The minute you spot any of the symptoms above, mild or severe, you must get your vet involved as soon as possible. The trick to diagnosing food allergies is enrolling your kitty in an exclusion diet trial.

An Elimination Diet

An exclusion diet will have you feeding your cat a hypoallergenic and often bland diet. These will contain no protein and, depending on your cat’s symptoms, these temporary diet trials can last anywhere between 4 to 12 weeks.

During this time, it’s important that you only feed your feline the cat food recommended by your vet. They must only consume their recommended diet, water, and any medications prescribed.
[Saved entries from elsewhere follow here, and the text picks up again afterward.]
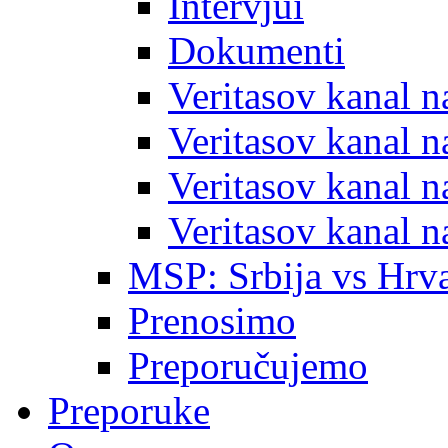
Intervjui
Dokumenti
Veritasov kanal 
Veritasov kanal 
Veritasov kanal 
Veritasov kanal 
MSP: Srbija vs Hrva
Prenosimo
Preporučujemo
Preporuke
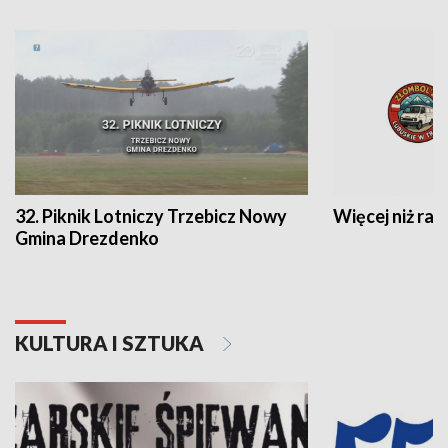
32. Piknik Lotniczy Trzebicz Nowy
Więcej niż raj
Gmina Drezdenko
KULTURA I SZTUKA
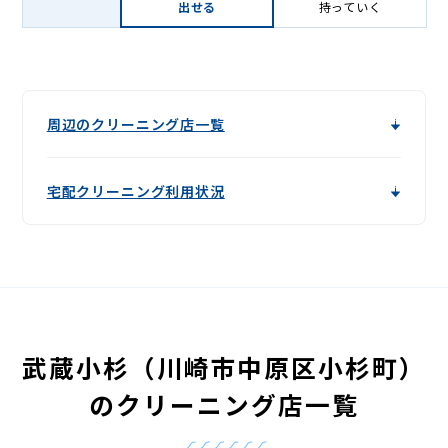
出せる
持っていく
周辺のクリーニング店一覧
宅配クリーニング利用状況
武蔵小杉（川崎市中原区小杉町）
のクリーニング店一覧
In addition, it’s necessary to keep an outdoor cat inside as they may hunt rodents and birds. They may even get treats or food given to them by good-intentioned neighbors that can sabotage the process.

Resisting the urge to give your cat treats or scraps from your plate can also be a challenge but it’s important to keep your eyes on the bigger picture. The sooner you narrow down the cause of the allergy the quicker they can go back to being their usual happy and healthy selves.
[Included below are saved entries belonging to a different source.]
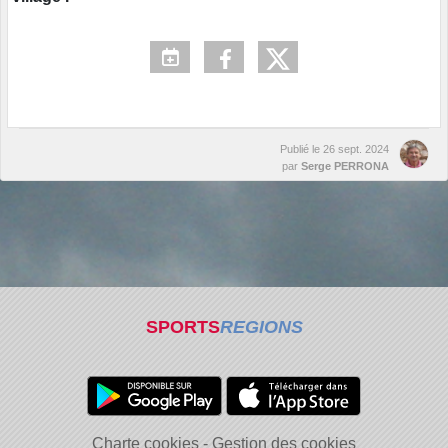
Publié le
26 sept. 2024
par
Serge PERRONA
SPORTS
REGIONS
Charte cookies
Gestion des cookies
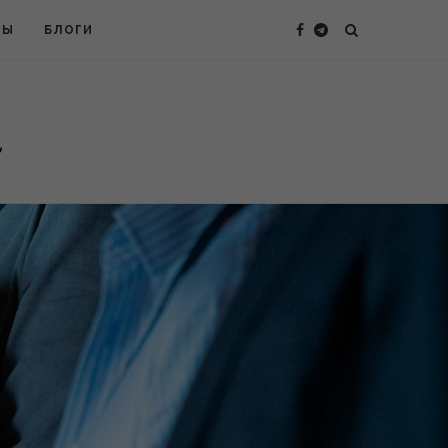
ТЫ
БЛОГИ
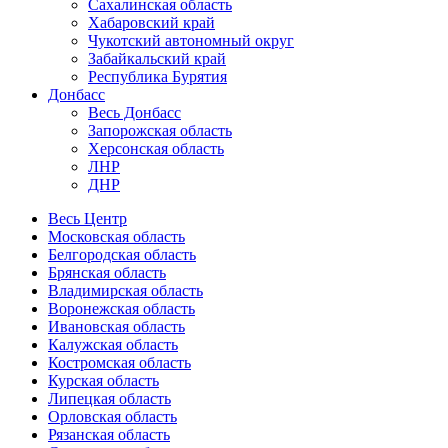
Сахалинская область
Хабаровский край
Чукотский автономный округ
Забайкальский край
Республика Бурятия
Донбасс
Весь Донбасс
Запорожская область
Херсонская область
ЛНР
ДНР
Весь Центр
Московская область
Белгородская область
Брянская область
Владимирская область
Воронежская область
Ивановская область
Калужская область
Костромская область
Курская область
Липецкая область
Орловская область
Рязанская область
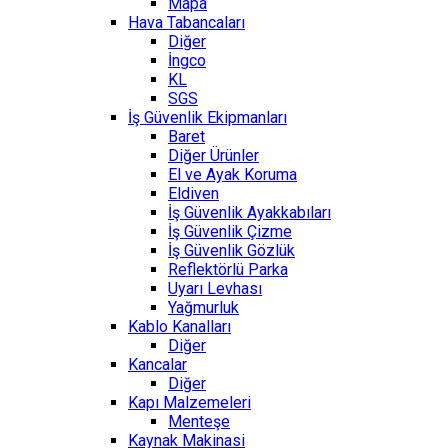
Mapa
Hava Tabancaları
Diğer
İngco
KL
SGS
İş Güvenlik Ekipmanları
Baret
Diğer Ürünler
El ve Ayak Koruma
Eldiven
İş Güvenlik Ayakkabıları
İş Güvenlik Çizme
İş Güvenlik Gözlük
Reflektörlü Parka
Uyarı Levhası
Yağmurluk
Kablo Kanalları
Diğer
Kancalar
Diğer
Kapı Malzemeleri
Menteşe
Kaynak Makinasi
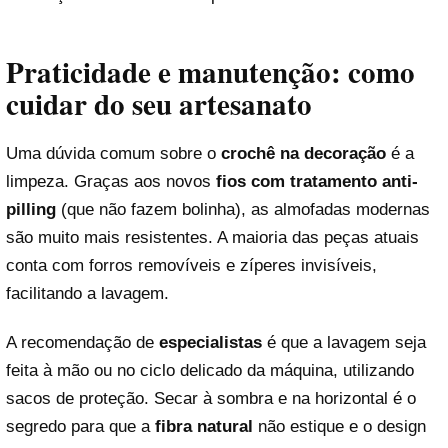
Praticidade e manutenção: como
cuidar do seu artesanato
Uma dúvida comum sobre o
crochê na decoração
é a
limpeza. Graças aos novos
fios com tratamento anti-
pilling
(que não fazem bolinha), as almofadas modernas
são muito mais resistentes. A maioria das peças atuais
conta com forros removíveis e zíperes invisíveis,
facilitando a lavagem.
A recomendação de
especialistas
é que a lavagem seja
feita à mão ou no ciclo delicado da máquina, utilizando
sacos de proteção. Secar à sombra e na horizontal é o
segredo para que a
fibra natural
não estique e o design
Over time, the new and reduced change in your cat’s diet can mean that allergy symptoms clear up and they revert to their normal selves. In which case, you can begin to reintroduce their former food, following instructions from your vet, which is known as a ‘food challenge’. If your cat’s symptoms return within a week of being back on its normal diet, only then can your vet confirm your pet’s cat food allergy.

Can Allergies Be Cured?

Beautiful little kitten licking milk from a bowl placed on the living room floor next to a window

Unfortunately, an allergy cannot be cured so the only thing to do is to avoid the food type responsible for the allergic reaction. With the help of your vet, you can look for a restricted diet that will contain essential nutritional ingredients but will exclude any potential offending allergens.

For a full list of our favorite options, see our round-up of Hypoallergenic Cat Foods.

Although, if your cat was happy with the previously recommended food trial alternative, it’s perfectly fine for your cat to continue consuming it as it is a perfectly reliable and nutritionally balanced diet sure to keep your pet healthy.